To find new meanings, I keep the original contexts of my materials and forms in mind. My handmade paper works include khoos doozi, a textile embroidery technique traditional to the southern Iranian province of Hormozgan. Each piece of khoos doozi embroidery I use in my work has its own history and story, with several chapters already written by the time it arrives in my studio. The story might open with a grandmother on the island of Qeshm handing her knowledge and techniques down to her granddaughter, the latest in a long lineage of artisans using the craft. My work adds a new chapter to the story, broadening the dialogue between the past and present and pushing the narrative in a new direction. It’s an artistic plot twist.

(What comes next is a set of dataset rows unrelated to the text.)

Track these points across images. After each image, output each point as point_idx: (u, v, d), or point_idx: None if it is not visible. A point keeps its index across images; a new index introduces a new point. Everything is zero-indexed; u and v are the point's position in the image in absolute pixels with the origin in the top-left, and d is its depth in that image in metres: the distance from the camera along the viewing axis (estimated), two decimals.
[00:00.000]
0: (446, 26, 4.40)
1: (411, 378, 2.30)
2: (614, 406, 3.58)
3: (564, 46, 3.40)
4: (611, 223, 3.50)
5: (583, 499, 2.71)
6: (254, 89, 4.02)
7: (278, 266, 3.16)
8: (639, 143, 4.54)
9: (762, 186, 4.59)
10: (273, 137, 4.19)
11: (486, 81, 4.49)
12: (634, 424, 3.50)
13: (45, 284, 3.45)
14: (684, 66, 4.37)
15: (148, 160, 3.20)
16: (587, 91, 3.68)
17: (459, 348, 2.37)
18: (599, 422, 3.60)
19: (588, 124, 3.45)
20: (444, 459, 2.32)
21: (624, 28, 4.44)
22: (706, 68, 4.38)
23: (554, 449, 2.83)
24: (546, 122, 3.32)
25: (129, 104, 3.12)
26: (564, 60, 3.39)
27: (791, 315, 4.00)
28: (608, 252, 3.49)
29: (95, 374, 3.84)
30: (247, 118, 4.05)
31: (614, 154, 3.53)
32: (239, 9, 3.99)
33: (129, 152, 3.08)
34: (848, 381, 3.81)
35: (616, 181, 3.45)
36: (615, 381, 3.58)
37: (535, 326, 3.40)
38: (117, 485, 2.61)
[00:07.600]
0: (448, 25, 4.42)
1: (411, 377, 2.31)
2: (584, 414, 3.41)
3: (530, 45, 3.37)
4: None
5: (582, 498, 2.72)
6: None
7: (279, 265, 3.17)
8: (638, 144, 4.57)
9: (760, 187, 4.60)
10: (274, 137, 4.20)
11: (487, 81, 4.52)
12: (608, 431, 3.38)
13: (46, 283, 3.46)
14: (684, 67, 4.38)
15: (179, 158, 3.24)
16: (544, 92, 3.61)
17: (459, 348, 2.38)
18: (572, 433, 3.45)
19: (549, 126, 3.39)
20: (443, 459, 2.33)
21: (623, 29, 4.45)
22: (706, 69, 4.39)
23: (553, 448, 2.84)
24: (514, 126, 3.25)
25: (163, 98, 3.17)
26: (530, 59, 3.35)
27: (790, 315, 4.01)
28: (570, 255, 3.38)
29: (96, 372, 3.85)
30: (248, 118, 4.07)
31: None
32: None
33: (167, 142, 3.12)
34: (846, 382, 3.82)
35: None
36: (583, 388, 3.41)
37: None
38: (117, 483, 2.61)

installation shot of the exhibition at High Noon gallery, photo courtesy KC Crow Maddux

Can you guide us through the show, highlighting a few pieces in more detail along the way?

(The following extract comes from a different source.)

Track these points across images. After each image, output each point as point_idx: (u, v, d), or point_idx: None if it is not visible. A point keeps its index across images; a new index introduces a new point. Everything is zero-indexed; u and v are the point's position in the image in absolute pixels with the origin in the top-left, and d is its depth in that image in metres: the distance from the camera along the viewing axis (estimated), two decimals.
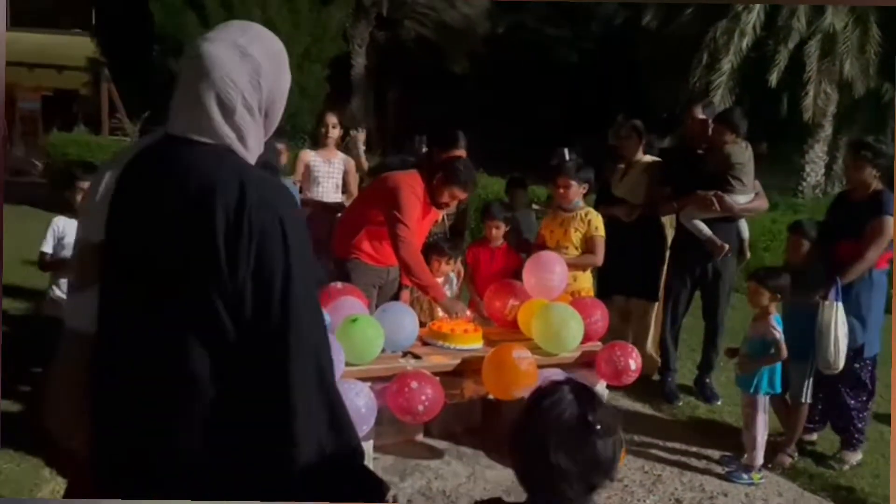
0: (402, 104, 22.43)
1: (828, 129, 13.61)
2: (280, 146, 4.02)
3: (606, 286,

To the right of the gallery’s entrance is a blue wall sculpture I made in 2023. This piece interacts with the flow of natural light in the gallery in a unique way. As you can see in the picture, it has reflective and translucent surfaces embedded within it, including pieces of antique reverse-painted mirrors historically used for decorating certain buildings in Iran. I found these mirrors during an excursion to the Vakil Bazaar in Shiraz, Iran. I attached ruffled glass pieces around the largest mirror fragment, creating a ribbon-like effect that converses with the mirror’s swirling floral pattern. By incorporating reflective and translucent materials in my work, the experience of looking at my pieces changes at any time based on the light in the gallery and the viewer’s position and perspective. I’m creating another conversation, this time between the art, the space, and the viewer.

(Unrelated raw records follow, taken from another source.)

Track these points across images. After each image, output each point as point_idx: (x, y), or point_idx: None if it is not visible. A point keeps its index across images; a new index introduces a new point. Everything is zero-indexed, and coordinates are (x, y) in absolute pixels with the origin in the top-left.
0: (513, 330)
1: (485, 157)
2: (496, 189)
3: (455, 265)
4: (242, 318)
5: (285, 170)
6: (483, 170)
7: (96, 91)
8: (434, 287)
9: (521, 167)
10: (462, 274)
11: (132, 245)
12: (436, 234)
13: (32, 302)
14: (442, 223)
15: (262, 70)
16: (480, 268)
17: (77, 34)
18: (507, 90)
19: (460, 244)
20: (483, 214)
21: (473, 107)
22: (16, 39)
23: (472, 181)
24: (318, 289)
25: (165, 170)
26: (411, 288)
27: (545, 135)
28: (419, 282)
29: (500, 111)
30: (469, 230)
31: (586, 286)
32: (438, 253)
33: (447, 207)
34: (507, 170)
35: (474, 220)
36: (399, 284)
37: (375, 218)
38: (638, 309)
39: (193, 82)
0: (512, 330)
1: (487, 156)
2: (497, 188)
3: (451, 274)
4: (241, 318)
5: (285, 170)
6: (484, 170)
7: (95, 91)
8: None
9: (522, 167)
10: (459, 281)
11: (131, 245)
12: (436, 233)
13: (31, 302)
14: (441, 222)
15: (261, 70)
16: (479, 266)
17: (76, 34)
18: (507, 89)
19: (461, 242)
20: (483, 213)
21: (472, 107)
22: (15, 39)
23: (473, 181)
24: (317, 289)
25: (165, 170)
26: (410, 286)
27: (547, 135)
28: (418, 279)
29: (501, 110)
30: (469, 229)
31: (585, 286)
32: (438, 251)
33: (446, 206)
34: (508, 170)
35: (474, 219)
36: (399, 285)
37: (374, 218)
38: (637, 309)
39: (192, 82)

Untitled, 2023, resin, sourced glass, mesh, mirror, and acrylic 28” x 12” x 7”

Soon after learning about and making handmade paper during a residency with Dieu Donné in 2021, I also started working directly with six women from Qeshm who made new khoos doozi pieces, according to my specifications, for inclusion in my paper works. The image of the piece included here (below) contains some of their khoos doozi textile fragments, mirrors, and mesh. It is more recent: I made it in Anna Benjamin’s paper studio in Philadelphia in 2023. I approach papermaking in the same way I make sculpture, and I feel that the finished works have a sculptural quality. My process involves adding and editing, embedding textile fragments in a richly pigmented wet paper sheet, and then layering it with mesh, fabric, mirrors, and paper pulp.  I weave new forms within the paper, recontextualizing traditional crafts into contemporary forms.

Untitled, 2023, pigmented paper pulp, fabric, mesh, mirrors, and
embroidered textile (khoos doozi) 14.5” x 12.5”, photo courtesy Max Yawney

Armita Raafat, Traces and Silences runs through Oct. 22nd at High Noon Gallery, 124 Forsyth St., New York, NY.

About the artist: Armita Raafat is a New York-based sculptor and installation artist. Born in Chicago and raised in Iran, she earned a BFA from Al-Zahra University in Tehran and an MFA from the School of the Art Institute of Chicago. She has exhibited nationally and internationally, including at the MCA Chicago, the Bronx Museum of the Arts, the Children’s Museum of Manhattan, the Noyes Museum of Art, New Jersey; Pavel Zoubok Gallery, New York; Dorsky Gallery, New York; Art in Buildings; New York and Florida; HORSEANDPONY Fine Arts, Berlin; and Al-Zahra University, Tehran. Raafat received the Peter S. Reed Foundation grant for Sculpture and an NYFA fellowship for Crafts/Sculpture. She has been in residence at LMCC Swing Space, AIM at the Bronx Museum of the Arts, Winter Workspace at Wave Hill, and Workspace Program at Dieu Donné. Her work has been written about in publications such as Art in America, the Brooklyn Rail, Artcritical, and others. She has a studio with the Elizabeth Foundation for the Arts in New York.